Veteran bebop pianist Kenny Barron’s early experiences of performing at the festival in the late 1970s and early 80s were also shaped by chance encounters in the hotel lobby. “I remember seeing everyone from James Brown to [Cape Verdean singer] Cesária Évora passing through,” he says. “One year after a show, I was waiting to head to the airport and the drummer Grady Tate and singer Marlena Shaw came over and asked if I wanted to play the rest of their European tour with them since their pianist had just dropped out. I changed my flight – these are the kinds of things that can happen over there.”

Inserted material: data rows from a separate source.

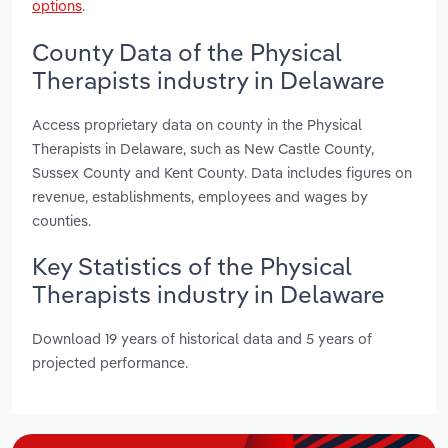
options
.
County Data of the Physical
Therapists industry in Delaware
Access proprietary data on county in the Physical
Therapists in Delaware, such as New Castle County,
Sussex County and Kent County. Data includes figures on
revenue, establishments, employees and wages by
counties.
Key Statistics of the Physical
Therapists industry in Delaware
Download 19 years of historical data and 5 years of
projected performance.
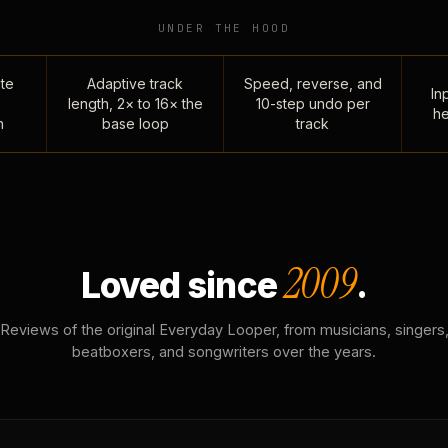
UNDER THE HOOD
te
Adaptive track
Speed, reverse, and
Inp
length, 2× to 16× the
10-step undo per
he
n
base loop
track
2009
Loved since
.
Reviews of the original Everyday Looper, from musicians, singers
beatboxers, and songwriters over the years.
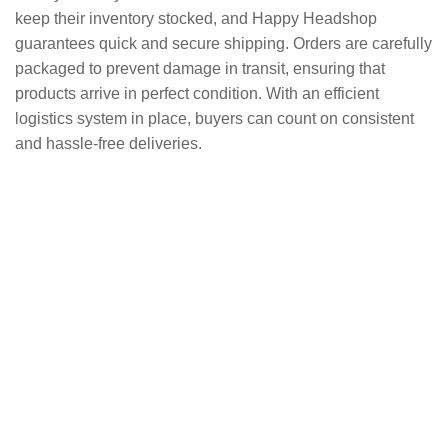
keep their inventory stocked, and Happy Headshop
guarantees quick and secure shipping. Orders are carefully
packaged to prevent damage in transit, ensuring that
products arrive in perfect condition. With an efficient
logistics system in place, buyers can count on consistent
and hassle-free deliveries.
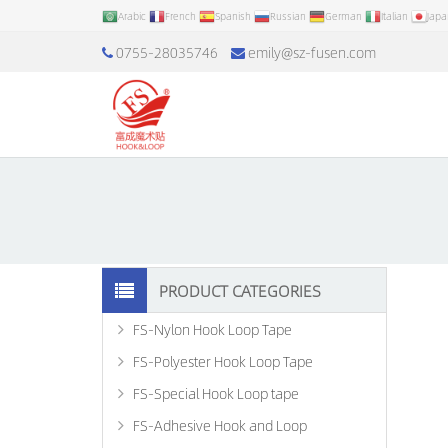
Arabic
French
Spanish
Russian
German
Italian
Jap
0755-28035746
emily@sz-fusen.com
PRODUCT CATEGORIES
FS-Nylon Hook Loop Tape
FS-Polyester Hook Loop Tape
FS-Special Hook Loop tape
FS-Adhesive Hook and Loop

Preparing for her debut performance at the festival this year, American saxophonist Alden Hellmuth is hoping for her own starstruck encounters. “I grew up studying clips of masters like Joe Henderson and Kenny Garrett playing on the North Sea stage and I don’t know if I’ve properly processed yet that I’ll be joining that lineage now,” she says. “It feels like a place where everyone is at the top of their game. I’m looking forward to running over to catch [saxophonist] Charles Lloyd who is playing at the same time as us – I have to see him, since he’s such a pioneer.”

Given that jazz has never been the most profitable or youth-skewing genre in the music industry, the festival has increasingly brought in big-name R&B, soul and Afrobeats acts alongside jazz luminaries such as Chick Corea and John Zorn. “It’s not something that pleases everyone, but around 80% of our attendees return each year, which means we always need to draw in the next generation,” Sander says. “This year we have Burna Boy but we also have [fusion guitarist] Pat Metheny and [avant garde pianist] Kris Davis: it’s about striking a balance and always paying homage to music from the Black tradition.”
Although other festivals with “jazz” in their name have wholeheartedly embraced the pop influence – including Montreux and the New Orleans jazz & heritage festival, which featured headliners including Zara Larsson and Lorde this year – the organisers at North Sea are ultimately keen to keep their roots in jazz, where they first began.
“We have to reflect the changing times, but I actually believe we’re currently in a golden age of jazz,” Sander says. “You have the UK jazz scene and people like Kendrick Lamar using Robert Glasper in his records. Audiences will always seek out this music and no matter what we do, it will live on and be enjoyed for a very long time to come.”
The North Sea jazz festival is at Ahoy Rotterdam, the Netherlands, to 12 July.